Jordan began writing songs for Shasta that poked fun at pop culture excesses, starting with her signature song, “Drunk and Famous.” Says Jordan, “At that time Paris Hilton and Nicole Richie were getting in trouble for DUIs, and I thought, there’s something to that! I started with the songs, then the persona came to life. Shasta was born August 17th—technically, she’s a Leo.”

That progression—which starts with being famous and works backwards—enabled Jordan to crack open certain inhibitions as performer, a process that began when she moved to New York in 2008. Jordan was always on the lookout for ways to let Shasta loose.

While her own performance style is exuberant (theater director Charlotte Brathwaite, Assistant Professor of Theater Arts at MIT, once called Jordan “radiant”) it was shy of Shasta-level outrageousness. “But once you get past the fear of what other people think, everything is possible! With Shasta, you don’t have to censor yourself.”

Shasta’s liberation has vaulted the past two years with a sloshed Mardi Gras video with Tatiana McCabe, a production at the experimental space the Bushwick Starr, a wild “guided party” on the High Line park in Chelsea and a tour that went to Amsterdam and San Diego’s WOW Festival. “She cracked through the ceiling and is trying to take over the world,” Jordan laughs.
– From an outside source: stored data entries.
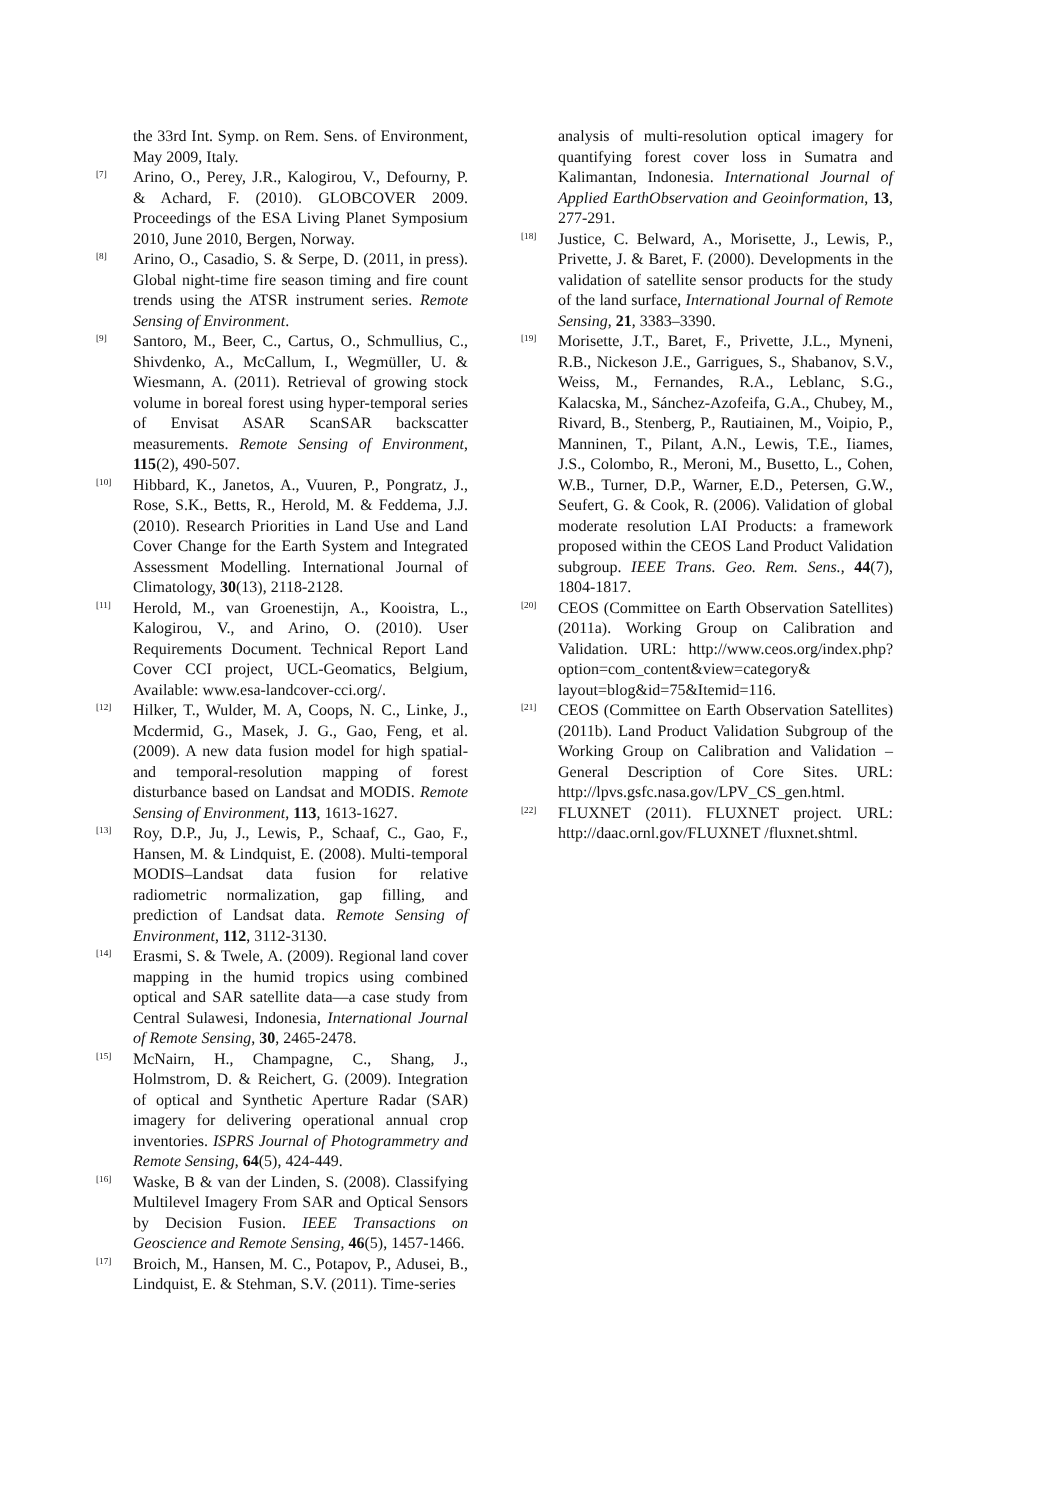the 33rd Int. Symp. on Rem. Sens. of Environment, May 2009, Italy.
<sup>[7]</sup> Arino, O., Perey, J.R., Kalogirou, V., Defourny, P. & Achard, F. (2010). GLOBCOVER 2009. Proceedings of the ESA Living Planet Symposium 2010, June 2010, Bergen, Norway.
<sup>[8]</sup> Arino, O., Casadio, S. & Serpe, D. (2011, in press). Global night-time fire season timing and fire count trends using the ATSR instrument series. Remote Sensing of Environment.
<sup>[9]</sup> Santoro, M., Beer, C., Cartus, O., Schmullius, C., Shivdenko, A., McCallum, I., Wegmüller, U. & Wiesmann, A. (2011). Retrieval of growing stock volume in boreal forest using hyper-temporal series of Envisat ASAR ScanSAR backscatter measurements. Remote Sensing of Environment, 115(2), 490-507.
<sup>[10]</sup> Hibbard, K., Janetos, A., Vuuren, P., Pongratz, J., Rose, S.K., Betts, R., Herold, M. & Feddema, J.J. (2010). Research Priorities in Land Use and Land Cover Change for the Earth System and Integrated Assessment Modelling. International Journal of Climatology, 30(13), 2118-2128.
<sup>[11]</sup> Herold, M., van Groenestijn, A., Kooistra, L., Kalogirou, V., and Arino, O. (2010). User Requirements Document. Technical Report Land Cover CCI project, UCL-Geomatics, Belgium, Available: www.esa-landcover-cci.org/.
<sup>[12]</sup> Hilker, T., Wulder, M. A, Coops, N. C., Linke, J., Mcdermid, G., Masek, J. G., Gao, Feng, et al. (2009). A new data fusion model for high spatial- and temporal-resolution mapping of forest disturbance based on Landsat and MODIS. Remote Sensing of Environment, 113, 1613-1627.
<sup>[13]</sup> Roy, D.P., Ju, J., Lewis, P., Schaaf, C., Gao, F., Hansen, M. & Lindquist, E. (2008). Multi-temporal MODIS–Landsat data fusion for relative radiometric normalization, gap filling, and prediction of Landsat data. Remote Sensing of Environment, 112, 3112-3130.
<sup>[14]</sup> Erasmi, S. & Twele, A. (2009). Regional land cover mapping in the humid tropics using combined optical and SAR satellite data—a case study from Central Sulawesi, Indonesia, International Journal of Remote Sensing, 30, 2465-2478.
<sup>[15]</sup> McNairn, H., Champagne, C., Shang, J., Holmstrom, D. & Reichert, G. (2009). Integration of optical and Synthetic Aperture Radar (SAR) imagery for delivering operational annual crop inventories. ISPRS Journal of Photogrammetry and Remote Sensing, 64(5), 424-449.
<sup>[16]</sup> Waske, B & van der Linden, S. (2008). Classifying Multilevel Imagery From SAR and Optical Sensors by Decision Fusion. IEEE Transactions on Geoscience and Remote Sensing, 46(5), 1457-1466.
<sup>[17]</sup> Broich, M., Hansen, M. C., Potapov, P., Adusei, B., Lindquist, E. & Stehman, S.V. (2011). Time-series
analysis of multi-resolution optical imagery for quantifying forest cover loss in Sumatra and Kalimantan, Indonesia. International Journal of Applied EarthObservation and Geoinformation, 13, 277-291.
<sup>[18]</sup> Justice, C. Belward, A., Morisette, J., Lewis, P., Privette, J. & Baret, F. (2000). Developments in the validation of satellite sensor products for the study of the land surface, International Journal of Remote Sensing, 21, 3383–3390.
<sup>[19]</sup> Morisette, J.T., Baret, F., Privette, J.L., Myneni, R.B., Nickeson J.E., Garrigues, S., Shabanov, S.V., Weiss, M., Fernandes, R.A., Leblanc, S.G., Kalacska, M., Sánchez-Azofeifa, G.A., Chubey, M., Rivard, B., Stenberg, P., Rautiainen, M., Voipio, P., Manninen, T., Pilant, A.N., Lewis, T.E., Iiames, J.S., Colombo, R., Meroni, M., Busetto, L., Cohen, W.B., Turner, D.P., Warner, E.D., Petersen, G.W., Seufert, G. & Cook, R. (2006). Validation of global moderate resolution LAI Products: a framework proposed within the CEOS Land Product Validation subgroup. IEEE Trans. Geo. Rem. Sens., 44(7), 1804-1817.
<sup>[20]</sup> CEOS (Committee on Earth Observation Satellites) (2011a). Working Group on Calibration and Validation. URL: http://www.ceos.org/index.php?option=com_content&view=category& layout=blog&id=75&Itemid=116.
<sup>[21]</sup> CEOS (Committee on Earth Observation Satellites) (2011b). Land Product Validation Subgroup of the Working Group on Calibration and Validation – General Description of Core Sites. URL: http://lpvs.gsfc.nasa.gov/LPV_CS_gen.html.
<sup>[22]</sup> FLUXNET (2011). FLUXNET project. URL: http://daac.ornl.gov/FLUXNET /fluxnet.shtml.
At MIT, Jordan and Hicks will develop the blueprint for a show that will premiere in 2020 at the New York cultural space, The Shed. “MIT has all of these brilliant minds, so we’ll see how we can get the students to help us with aspects like live-video, light, and sound,” says Jordan, adding that the scaleup from lobbies and black boxes to the massive Shed will require another level of crowd control, since Shasta really likes to interact with her fans.

She also knows how to open up an audience. The mega-partier once got people to partner up with strangers to, well, kegel together. “Shasta’s whole song “Kegel to the Beat,” is strangers just…squeezing and releasing,” Jordan laughs. At MIT, she’ll experiment in how to create that type of intimate inter-audience connection without, necessarily, a sphincter-control element.

Jordan looks forward to digging deep into Shasta’s background. “I want the show at the Shed to hit a bit harder,” she says, acknowledging that her work is turning more explicitly political. The title Line by Line evokes many things: a step-by-step approach, ancestral lines, and the New Orleans tradition of second line parades. “What if Shasta went home to Louisiana? It’s such a rich, rich culture and such a dark history too.”

In many ways, Jordan brings the most porous of all the works to the 2018-2019 MIT Performing series, the piece that will be most influenced by the students who witness it. “Shasta is a pop star making fun of herself—both part of this world and talking about it,” Jordan says. “She makes it safer for the audience to look at themselves.”

While the audience holds up a mirror, Shasta will also be looking at you. So conduct yourselves accordingly, everybody: get up on that bar and dance.